Determine the length of the stem cutting; for tree-like forms with bare stems, it may be 5 to 6 inches long, while for small shrub-like forms, it may be 1/2 inch or less. With the pruning shears, cut the stem section enclosing the leaf rosette.
Repair the Cutting
Allow at least three days for the end of the aeonium stem cutting to heal in a shady area, longer if the stem is thick and succulent. According to the Saltman Quarterly Online at the University of California, San Diego, this prevents the cutting from dying owing to excessive water use before it can take root.
Make the Potting Mix.
Fill a clean nursery container with drainage holes halfway with a well-mixed and slightly moistened combination of half cactus and succulent potting mix and half perlite. Use a pot just large enough to hold the cutting.

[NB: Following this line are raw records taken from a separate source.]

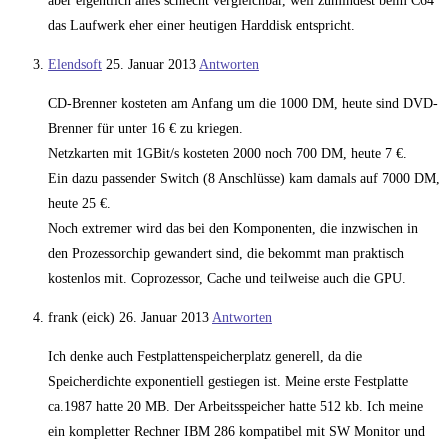
aber eigentlich alles schlecht vergleichbar, weil zumindest beim C64
das Laufwerk eher einer heutigen Harddisk entspricht.
Elendsoft
25. Januar 2013
Antworten
CD-Brenner kosteten am Anfang um die 1000 DM, heute sind DVD-
Brenner für unter 16 € zu kriegen.
Netzkarten mit 1GBit/s kosteten 2000 noch 700 DM, heute 7 €.
Ein dazu passender Switch (8 Anschlüsse) kam damals auf 7000 DM,
heute 25 €.
Noch extremer wird das bei den Komponenten, die inzwischen in
den Prozessorchip gewandert sind, die bekommt man praktisch
kostenlos mit. Coprozessor, Cache und teilweise auch die GPU.
frank (eick)
26. Januar 2013
Antworten
Ich denke auch Festplattenspeicherplatz generell, da die
Speicherdichte exponentiell gestiegen ist. Meine erste Festplatte
ca.1987 hatte 20 MB. Der Arbeitsspeicher hatte 512 kb. Ich meine
ein kompletter Rechner IBM 286 kompatibel mit SW Monitor und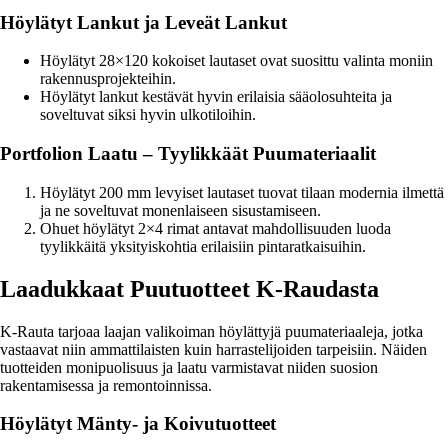
Höylätyt Lankut ja Leveät Lankut
Höylätyt 28×120 kokoiset lautaset ovat suosittu valinta moniin
rakennusprojekteihin.
Höylätyt lankut kestävät hyvin erilaisia sääolosuhteita ja
soveltuvat siksi hyvin ulkotiloihin.
Portfolion Laatu – Tyylikkäät Puumateriaalit
Höylätyt 200 mm levyiset lautaset tuovat tilaan modernia ilmettä
ja ne soveltuvat monenlaiseen sisustamiseen.
Ohuet höylätyt 2×4 rimat antavat mahdollisuuden luoda
tyylikkäitä yksityiskohtia erilaisiin pintaratkaisuihin.
Laadukkaat Puutuotteet K-Raudasta
K-Rauta tarjoaa laajan valikoiman höylättyjä puumateriaaleja, jotka
vastaavat niin ammattilaisten kuin harrastelijoiden tarpeisiin. Näiden
tuotteiden monipuolisuus ja laatu varmistavat niiden suosion
rakentamisessa ja remontoinnissa.
Höylätyt Mänty- ja Koivutuotteet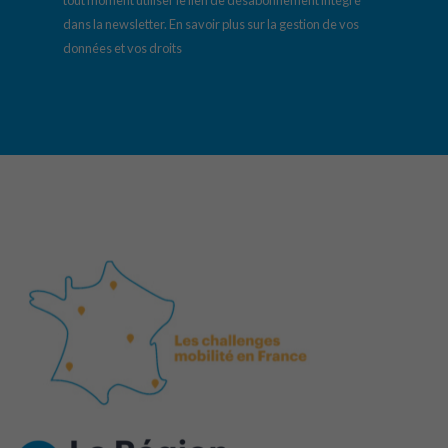
dans la newsletter.
En savoir plus sur la gestion de vos
données et vos droits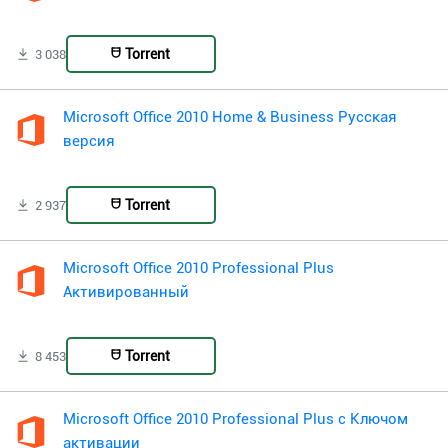
Torrent
3 038
Microsoft Office 2010 Home & Business Русская
версия
Torrent
2 937
Microsoft Office 2010 Professional Plus
Активированный
Torrent
8 453
Microsoft Office 2010 Professional Plus с Ключом
активации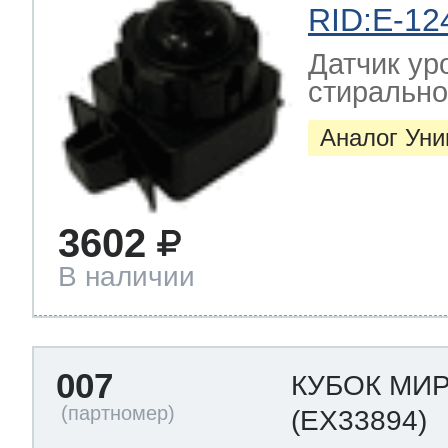
RID:E-12
Датчик ур
стиральн
Аналог Ун
3602
В наличии
007
КУБОК МИР
(EX33894)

Place the cutting in the Medium.
Insert the cutting into the rooting media, burying it just enough to keep it upright. Place the cutting in indirect light and water it lightly once a week.
Watering the Cutting When the aeonium grows roots, resume frequent watering. Thoroughly water, then allow the top 2 inches of soil to dry before watering again.
Gather the Seeds
After the aeonium has done blooming, collect the seeds. Place them in a paper bag and set them aside to dry.
Prepare the flats and the planting medium.
Fill a shallow clean nursery flat with the same rooting mixture that you used for the cuttings.
Sow the Seeds
Spread the seeds equally on top of the mixture. Cover them with potting mix twice their thickness. Water the flat thoroughly.
Maintain Seed Warmth and Moistness
Cover the flat with plastic wrap and place it in bright indirect light. Maintain a wet potting mix until germination begins. When germination begins, remove the plastic wrap.
Plant the seedlings.
Individual seedlings should be pricked out when they reach 1/2 inch in diameter. Give each seedling its own 2-inch nursery pot, then move it to the next larger pot size as the plant grows. Maintain the same soil level to avoid burying the flat plant.
What You Will Need
- Shears for pruning.
- Alcohol for rubbing.
- Containers for the nursery.
- Succulent and cactus potting mix
- The nursery flat.
- Wrap in plastic.
When the plant is actively growing, which is normally in the fall in USDA zones 9 through 11, take cuttings. Aeoniums go dormant in the summer, and cuttings taken during this time do not root. After blooming, each leaf rosette dies.